The POS tagger finds “COVID-19” to be a proper noun and thus a candidate for a named entity. We can then use that sentence together with 1) a simple template to create 2) the test sentence as indicated below.
1) [Candidate Proper Noun] is a [___]
2) COVID-19 is a [___]
The second slot at the end of the template is for the language model to fill, so when we pass “COVID-19 is a ___” as input, the language model gives suggestions for a good next word in return. Furthermore, the language model also provides a confidence value for each possible continuation of the template sentence. So, for instance, “COVID-19 is a kindly” will come with a very low associated confidence value because this sentence makes no sense, but “COVID-19 is a disease” will have a rather high confidence value. In order to leverage this effect for named entity recognition, we create a list of words for each label, containing only words that make sense for that label. Here are a few examples:
DIS: disease, illness, condition, …
SYM: symptom, pain, feeling, …
MED: medication, medicine, pill, prescription, …

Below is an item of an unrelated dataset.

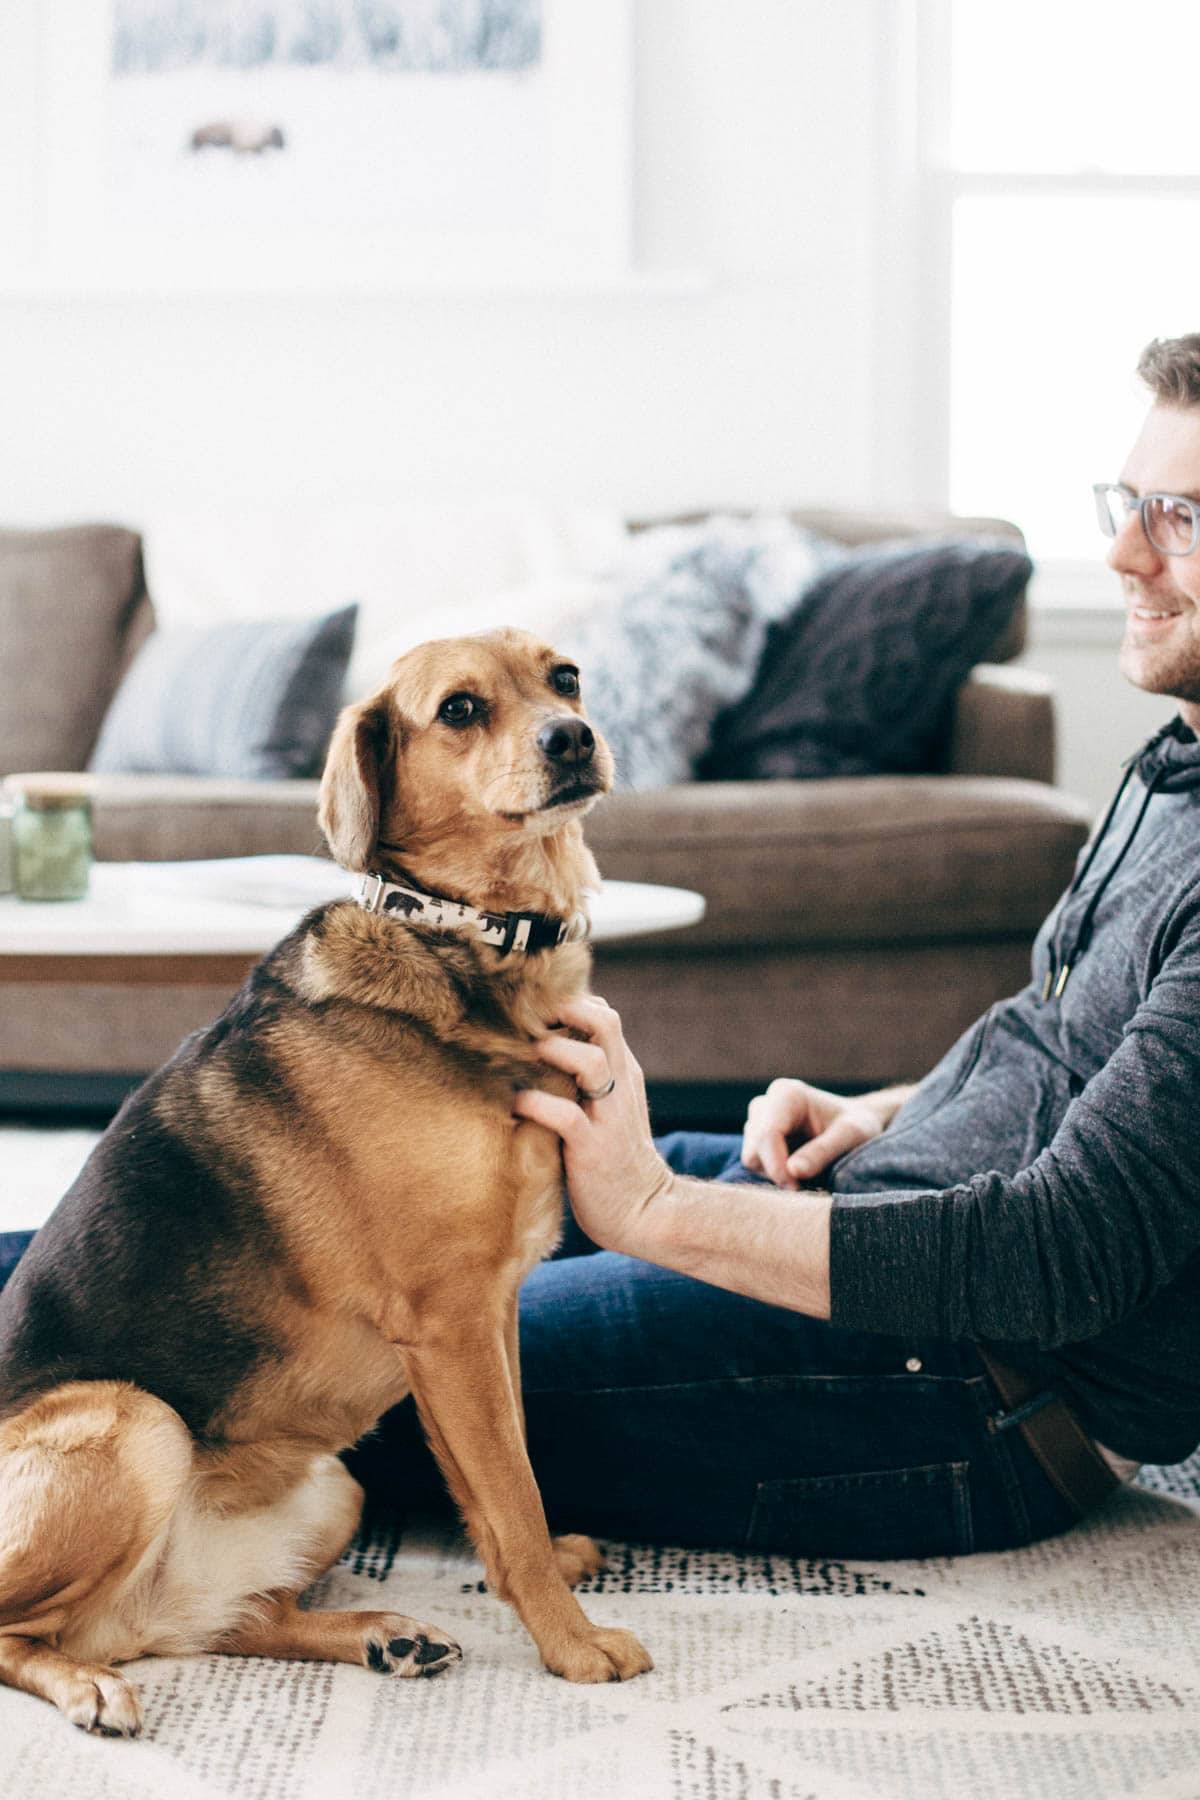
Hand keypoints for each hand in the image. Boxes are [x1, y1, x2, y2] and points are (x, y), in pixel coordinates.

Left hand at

Now we just have to retrieve the language model’s confidence value for each of the words in these lists, and whichever label contains the word with the highest confidence is our final prediction.
This approach works astonishingly well, and it has one major advantage: because pre-trained language models are already available off the shelf, neither manual labelling of data nor any machine learning is necessary. The only “work” that needs to be performed is to create the above word lists, which is better left to a domain expert. However, if you do have a small amount of labelled in-domain data already, or can afford to produce it, the performance of this approach can be improved further by fine-tuning the language model to this set of in-domain data. Depending on the exact circumstances, as little as 100 labelled sentences can already make a big difference in the quality of the resulting named entity recognizer.
Now this, in the scientific world, is considered as a major cost reduction.